Congrats on completing the set…BUT did you REALLY complete it?

What about these cards?

http://fleersticker.blogspot.com/2010/06/1986-topps-box-bottom-cards-panels.html

You know it’s not REALLY complete until you have it ALL! 🙂

4 03 2011
Jonathan @ RGB Cards

I like the way you broke the set down and the categories you used to do it.

27 03 2011
1986 TOPPS PETE ROSE #1 | Pete Rose Fan Shop

[…] Completed set – one last look at 1986 Topps « Lifetime Topps project […]

5 04 2012
Anonymous

i have all the same cards. great collection. gd hobby!

5 04 2012
chuckneo

Thanks!

14 11 2012
gjarok

1986 was the first year I started collecting.
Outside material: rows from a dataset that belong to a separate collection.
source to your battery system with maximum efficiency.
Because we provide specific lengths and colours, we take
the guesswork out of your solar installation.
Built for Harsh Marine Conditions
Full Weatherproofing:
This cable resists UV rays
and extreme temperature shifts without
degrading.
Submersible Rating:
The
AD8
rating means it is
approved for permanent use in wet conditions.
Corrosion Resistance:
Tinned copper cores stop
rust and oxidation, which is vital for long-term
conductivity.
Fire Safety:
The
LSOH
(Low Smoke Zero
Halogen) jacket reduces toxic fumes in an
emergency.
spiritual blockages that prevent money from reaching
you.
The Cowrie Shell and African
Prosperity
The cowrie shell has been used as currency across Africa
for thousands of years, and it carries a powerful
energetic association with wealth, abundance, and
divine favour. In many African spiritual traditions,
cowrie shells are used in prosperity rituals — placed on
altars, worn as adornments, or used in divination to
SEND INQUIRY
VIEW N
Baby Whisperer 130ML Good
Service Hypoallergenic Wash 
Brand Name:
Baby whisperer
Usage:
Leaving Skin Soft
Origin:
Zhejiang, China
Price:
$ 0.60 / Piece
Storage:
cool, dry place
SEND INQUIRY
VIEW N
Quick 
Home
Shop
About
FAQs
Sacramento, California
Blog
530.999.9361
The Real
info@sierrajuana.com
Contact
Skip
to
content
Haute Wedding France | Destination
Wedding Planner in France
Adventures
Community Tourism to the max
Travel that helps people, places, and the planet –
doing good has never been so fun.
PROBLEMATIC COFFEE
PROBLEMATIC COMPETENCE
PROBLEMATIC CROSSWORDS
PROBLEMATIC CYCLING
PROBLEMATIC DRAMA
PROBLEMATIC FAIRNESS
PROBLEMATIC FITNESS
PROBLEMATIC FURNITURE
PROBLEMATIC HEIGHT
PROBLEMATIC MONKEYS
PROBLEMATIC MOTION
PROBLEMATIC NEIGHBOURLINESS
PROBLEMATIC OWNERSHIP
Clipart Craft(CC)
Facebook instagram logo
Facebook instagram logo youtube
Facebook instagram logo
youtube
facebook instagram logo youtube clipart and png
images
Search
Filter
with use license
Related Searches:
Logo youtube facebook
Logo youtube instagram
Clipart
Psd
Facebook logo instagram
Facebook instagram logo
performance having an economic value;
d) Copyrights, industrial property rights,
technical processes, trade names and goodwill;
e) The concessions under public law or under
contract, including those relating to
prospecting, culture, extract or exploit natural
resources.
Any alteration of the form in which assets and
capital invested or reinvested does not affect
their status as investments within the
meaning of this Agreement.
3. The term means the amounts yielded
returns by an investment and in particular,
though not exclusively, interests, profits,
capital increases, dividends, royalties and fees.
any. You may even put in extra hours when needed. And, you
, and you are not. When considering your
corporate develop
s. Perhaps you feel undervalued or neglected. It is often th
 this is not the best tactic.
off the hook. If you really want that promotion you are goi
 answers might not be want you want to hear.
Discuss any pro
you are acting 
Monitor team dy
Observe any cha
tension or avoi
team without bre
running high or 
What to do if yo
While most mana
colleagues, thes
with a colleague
It’s funny to think of a time when Jim Pankovits (or something approximating that) meant the same as Nolan Ryan – they were both big, block letter ASTROS. This is a great summary of everything. I look forward to engaging in some of the other sets. By the way, did anyone ever actually win that trip to spring training. Ah, life before real inserts. Those were the days.

14 11 2012
chuckneo

No clue – funny how in the days before the internet you’d never know something like that. Now a contest winner like that would definitely go on the company’s website!